■ **DESCRIPCIÓN DE TAREA**:
Copia sin cambios los ítems desde el comienzo hasta la línea que contiene "subjects: subjects -> outward", incluidas ambas.

┌────────

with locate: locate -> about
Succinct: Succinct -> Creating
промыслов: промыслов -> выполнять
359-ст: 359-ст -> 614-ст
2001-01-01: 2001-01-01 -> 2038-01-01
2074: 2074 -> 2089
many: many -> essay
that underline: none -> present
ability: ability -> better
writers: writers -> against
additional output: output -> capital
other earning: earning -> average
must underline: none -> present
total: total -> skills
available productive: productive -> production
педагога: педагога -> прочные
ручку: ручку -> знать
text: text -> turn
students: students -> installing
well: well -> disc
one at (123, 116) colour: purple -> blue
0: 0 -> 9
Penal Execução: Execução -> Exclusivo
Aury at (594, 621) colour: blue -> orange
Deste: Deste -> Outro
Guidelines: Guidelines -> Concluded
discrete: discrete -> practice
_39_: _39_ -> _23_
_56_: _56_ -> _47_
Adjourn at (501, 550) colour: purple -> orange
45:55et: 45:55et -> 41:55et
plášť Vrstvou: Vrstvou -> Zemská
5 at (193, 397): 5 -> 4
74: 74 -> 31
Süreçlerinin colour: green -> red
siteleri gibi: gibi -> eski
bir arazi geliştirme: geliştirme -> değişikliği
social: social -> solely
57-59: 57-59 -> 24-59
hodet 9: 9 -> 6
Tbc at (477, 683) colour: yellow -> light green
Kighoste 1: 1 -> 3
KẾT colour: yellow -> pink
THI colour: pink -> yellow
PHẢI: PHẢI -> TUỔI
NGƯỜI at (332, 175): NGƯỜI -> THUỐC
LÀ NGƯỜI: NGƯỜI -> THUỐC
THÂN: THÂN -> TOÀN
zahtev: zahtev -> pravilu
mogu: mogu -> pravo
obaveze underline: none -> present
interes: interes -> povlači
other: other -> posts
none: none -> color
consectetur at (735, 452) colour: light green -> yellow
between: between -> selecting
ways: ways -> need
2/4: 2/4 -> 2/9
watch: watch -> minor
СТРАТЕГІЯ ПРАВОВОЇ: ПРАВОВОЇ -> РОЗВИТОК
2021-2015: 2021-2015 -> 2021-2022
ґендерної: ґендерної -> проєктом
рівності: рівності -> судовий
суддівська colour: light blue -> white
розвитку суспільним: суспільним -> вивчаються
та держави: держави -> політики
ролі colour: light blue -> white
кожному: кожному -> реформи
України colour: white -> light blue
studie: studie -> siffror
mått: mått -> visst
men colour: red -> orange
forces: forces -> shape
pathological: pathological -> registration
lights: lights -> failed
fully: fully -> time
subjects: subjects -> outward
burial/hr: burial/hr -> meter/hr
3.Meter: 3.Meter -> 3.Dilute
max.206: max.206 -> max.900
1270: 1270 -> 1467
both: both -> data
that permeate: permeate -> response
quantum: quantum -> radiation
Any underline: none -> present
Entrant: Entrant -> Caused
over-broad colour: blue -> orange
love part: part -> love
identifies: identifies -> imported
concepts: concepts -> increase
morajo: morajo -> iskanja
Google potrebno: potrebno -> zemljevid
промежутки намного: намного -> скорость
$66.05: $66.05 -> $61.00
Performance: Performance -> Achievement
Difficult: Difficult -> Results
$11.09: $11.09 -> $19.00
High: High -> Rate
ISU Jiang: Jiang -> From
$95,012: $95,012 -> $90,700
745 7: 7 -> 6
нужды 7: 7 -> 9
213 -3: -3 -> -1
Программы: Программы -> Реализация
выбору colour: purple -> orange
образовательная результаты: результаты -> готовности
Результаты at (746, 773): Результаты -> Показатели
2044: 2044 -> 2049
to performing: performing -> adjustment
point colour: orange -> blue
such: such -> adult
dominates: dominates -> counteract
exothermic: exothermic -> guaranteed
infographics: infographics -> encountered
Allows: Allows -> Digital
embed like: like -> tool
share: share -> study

└────────

■ **RESULTADO COMPLETO**:
with locate: locate -> about
Succinct: Succinct -> Creating
промыслов: промыслов -> выполнять
359-ст: 359-ст -> 614-ст
2001-01-01: 2001-01-01 -> 2038-01-01
2074: 2074 -> 2089
many: many -> essay
that underline: none -> present
ability: ability -> better
writers: writers -> against
additional output: output -> capital
other earning: earning -> average
must underline: none -> present
total: total -> skills
available productive: productive -> production
педагога: педагога -> прочные
ручку: ручку -> знать
text: text -> turn
students: students -> installing
well: well -> disc
one at (123, 116) colour: purple -> blue
0: 0 -> 9
Penal Execução: Execução -> Exclusivo
Aury at (594, 621) colour: blue -> orange
Deste: Deste -> Outro
Guidelines: Guidelines -> Concluded
discrete: discrete -> practice
_39_: _39_ -> _23_
_56_: _56_ -> _47_
Adjourn at (501, 550) colour: purple -> orange
45:55et: 45:55et -> 41:55et
plášť Vrstvou: Vrstvou -> Zemská
5 at (193, 397): 5 -> 4
74: 74 -> 31
Süreçlerinin colour: green -> red
siteleri gibi: gibi -> eski
bir arazi geliştirme: geliştirme -> değişikliği
social: social -> solely
57-59: 57-59 -> 24-59
hodet 9: 9 -> 6
Tbc at (477, 683) colour: yellow -> light green
Kighoste 1: 1 -> 3
KẾT colour: yellow -> pink
THI colour: pink -> yellow
PHẢI: PHẢI -> TUỔI
NGƯỜI at (332, 175): NGƯỜI -> THUỐC
LÀ NGƯỜI: NGƯỜI -> THUỐC
THÂN: THÂN -> TOÀN
zahtev: zahtev -> pravilu
mogu: mogu -> pravo
obaveze underline: none -> present
interes: interes -> povlači
other: other -> posts
none: none -> color
consectetur at (735, 452) colour: light green -> yellow
between: between -> selecting
ways: ways -> need
2/4: 2/4 -> 2/9
watch: watch -> minor
СТРАТЕГІЯ ПРАВОВОЇ: ПРАВОВОЇ -> РОЗВИТОК
2021-2015: 2021-2015 -> 2021-2022
ґендерної: ґендерної -> проєктом
рівності: рівності -> судовий
суддівська colour: light blue -> white
розвитку суспільним: суспільним -> вивчаються
та держави: держави -> політики
ролі colour: light blue -> white
кожному: кожному -> реформи
України colour: white -> light blue
studie: studie -> siffror
mått: mått -> visst
men colour: red -> orange
forces: forces -> shape
pathological: pathological -> registration
lights: lights -> failed
fully: fully -> time
subjects: subjects -> outward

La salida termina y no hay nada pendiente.